De nombreux pays ont déjà refusé de signer ce Pacte

La Hongrie, l’Autriche, la Pologne, la République tchèque ainsi que la Bulgarie, entre autres, ont déjà refusé de signer ce pacte. Les Etats-Unis et Israël ainsi que l’Australie ou encore la République dominicaine ont fait savoir officiellement qu’ils ne le signeraient pas non plus « pour garder la maîtrise sur leur immigration ». Pourtant, il est souvent répété par les défenseurs de ce pacte qu’il ne serait pas contraignant pour les Etats signataires. Pourtant plusieurs pays ont décidé de ne pas le signer au vu des objectifs (à la frontière ténue de l’idéologie) qu’ils préconisent sur les migrations.

 

Le soutien vigoureux d’Emmanuel Macron pour ce texte

Emmanuel Macron, quant à lui, a déclaré à Bruxelles le 19 novembre dernier que « la démarche des Nations Unies est louable. Ce texte, non contraignant juridiquement, est un bon texte qui donne des lignes de solution notamment dans la lutte contre l’immigration illégale. La France le soutient donc clairement ». En l’espèce, le Chef de l’Etat ira donc signer  ce pacte à Marrakech qui fait couler beaucoup d’encre dans ce qu’il prévoit et ce qu’il définit concernant le droit à la migration. Retour en quelques point sur ce pacte qui a été approuvé par l’Assemblée Générale des Nations Unies le 11 juillet 2018. Que doit-on en attendre ? Les zones d’ombre sont nombreuses.

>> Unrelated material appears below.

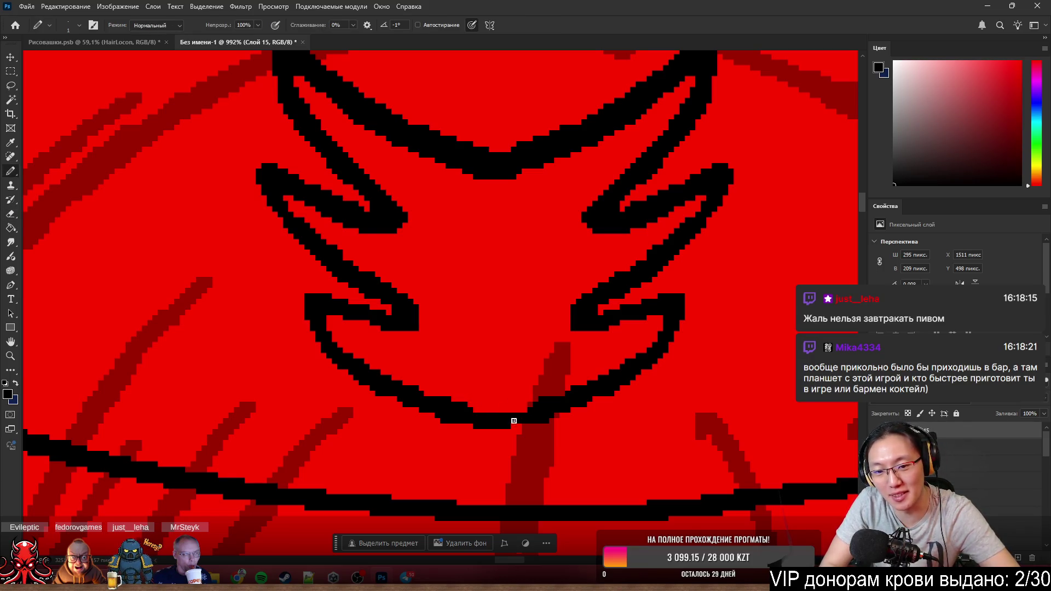
pyautogui.moveTo(519, 421); pyautogui.dragTo(534, 408)
pyautogui.press('e')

Un texte non contraignant mais qui présente des zones d’ombre dans ses recommandations

En effet, ce texte ne sera pas contraignant pour les Etats qui ne seront pas tenus de l’exécuter sur leur territoire en accord avec leur politique migratoire « Le pacte mondial réaffirme le droit souverain des États à déterminer leur politique nationale en matière d’immigration, et leur prérogative de régir l’immigration au sein de sa sphère de compétence nationale… ». Néanmoins, il est porteur d’un corpus idéologique face à la migration au travers de 23 objectifs présentés comme « un destin incontournable, jugé bénéfique pour les pays d’accueils ». On rappelle, à nouveau que de nombreux Etats européens et internationaux ont dénoncé cette vision en refusant de signer ce Pacte . Il pose effectivement des cadres notamment dans la lutte contre l’immigration illégale mais décline, en même temps, des objectifs pour accompagner cette immigration illégale, qu’il condamne, vers une certaine forme de légalité à l’aide d’accompagnements de toutes sortes. Tout cela reste à cette heure très opaque dans son énonciation, ses objectifs et ses visées.

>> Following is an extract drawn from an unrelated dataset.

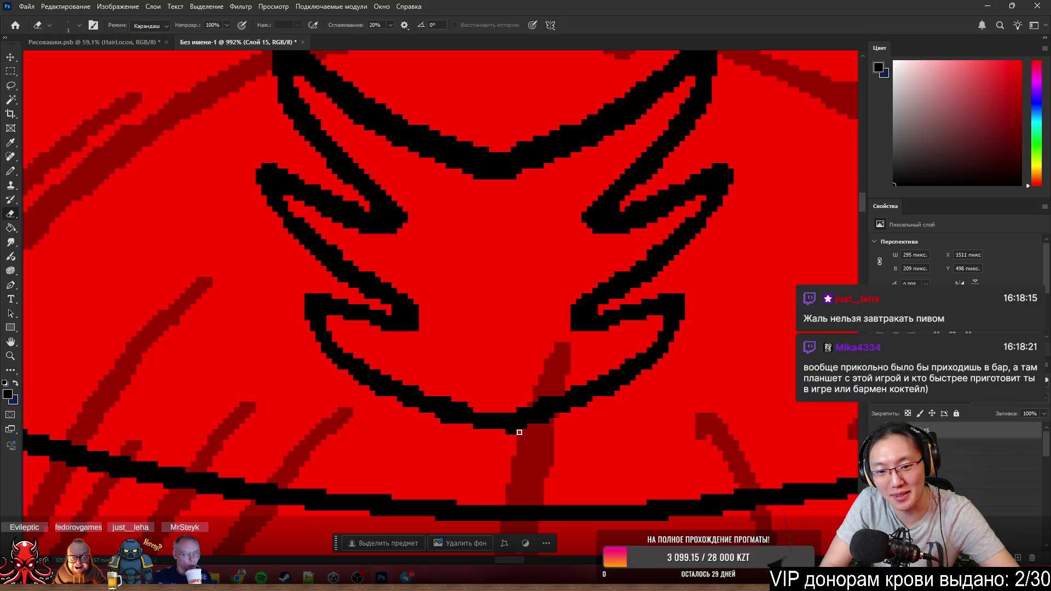
pyautogui.press('b')
pyautogui.scroll(-10, 505, 431)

Il est question également de « faciliter l’accès aux procédures de regroupement familial des migrants, quel que soit leur niveau de compétences »  et de « mettre en place des procédures accessibles et adaptées pour faciliter toute transition d’un statut à un autre et informer les migrants de leurs droits et obligations ». 

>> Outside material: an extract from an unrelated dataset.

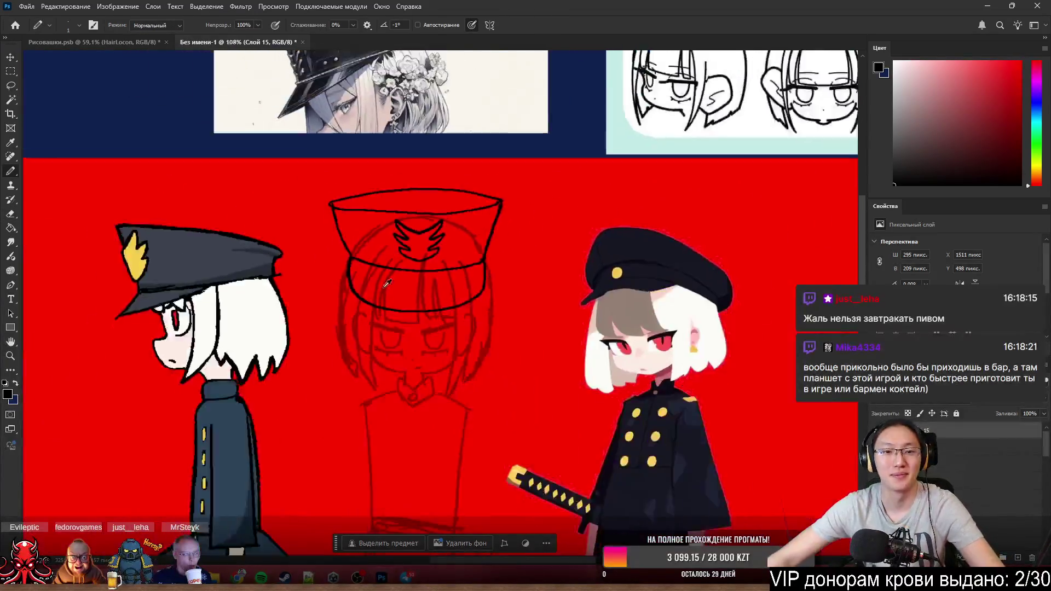
pyautogui.scroll(3, 419, 370)
pyautogui.scroll(3, 419, 370)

De plus, le Pacte ne parle pas de peuples d’accueil pour l’Etat de destination mais de « communautés d’accueil » (cf. Objectif 16) qui semble rejeter l’idée même d’une nation et semble favoriser une idée de communautarisation autour de cette question des migrations. Il apparaît également des confusions sémantiques étonnantes dans l’utilisation des termes afférents aux migrations dans leur ensemble. Il est également question de « promouvoir des sociétés inclusives et unies en donnant aux migrants les moyens de devenir des membres actifs de la société et en encourageant l’engagement réciproque des communautés d’accueil et des migrants en ce qui concerne les droits et obligations de chacun ». Ces termes ont un sens et une portée particulière, qui, à ce jour, sont habilement concassés dans un document qui entretient l’opacité.

 

Des sanctions  recommandées contre les médias

De plus, ce pacte porte un objectif extrêmement étrange envers les médias qui, d’une part, souhaite « promouvoir une information indépendante, objective et de qualité, y compris sur Internet, notamment en sensibilisant les professionnels des médias aux questions de migration et à la terminologie afférente, en instituant des normes déontologiques pour le journalisme et la publicité »  et, d’autre part, incite à des sanctions « en cessant d’allouer des fonds publics ou d’apporter un soutien matériel aux médias qui propagent systématiquement l’intolérance, la xénophobie, le racisme et les autres formes de discrimination envers les migrants, dans le plein respect de la liberté de la presse ». Dans l’absolu, on ne peut qu’approuver la première partie.  Néanmoins, on peut logiquement se demander quelle définition donne ce pacte à une information indépendante , objective et de qualité sur la question des migrations alors même qu’il est question de « favoriser les campagnes de sensibilisation à l’intention des communautés d’origine, de transit et de destination, le but étant d’amener le public à considérer les effets positifs qu’ont des migrations sûres, ordonnées et régulières » . N’y-a-t-il pas une volonté dans ce texte de n’autoriser qu’une voix, considérée comme positive, sur ce grand sujet international des migrations et sanctionner automatiquement des points de vue différents sur ces questions ? Dans le texte, à ce jour, rien n’indique le contraire. Inquiétant.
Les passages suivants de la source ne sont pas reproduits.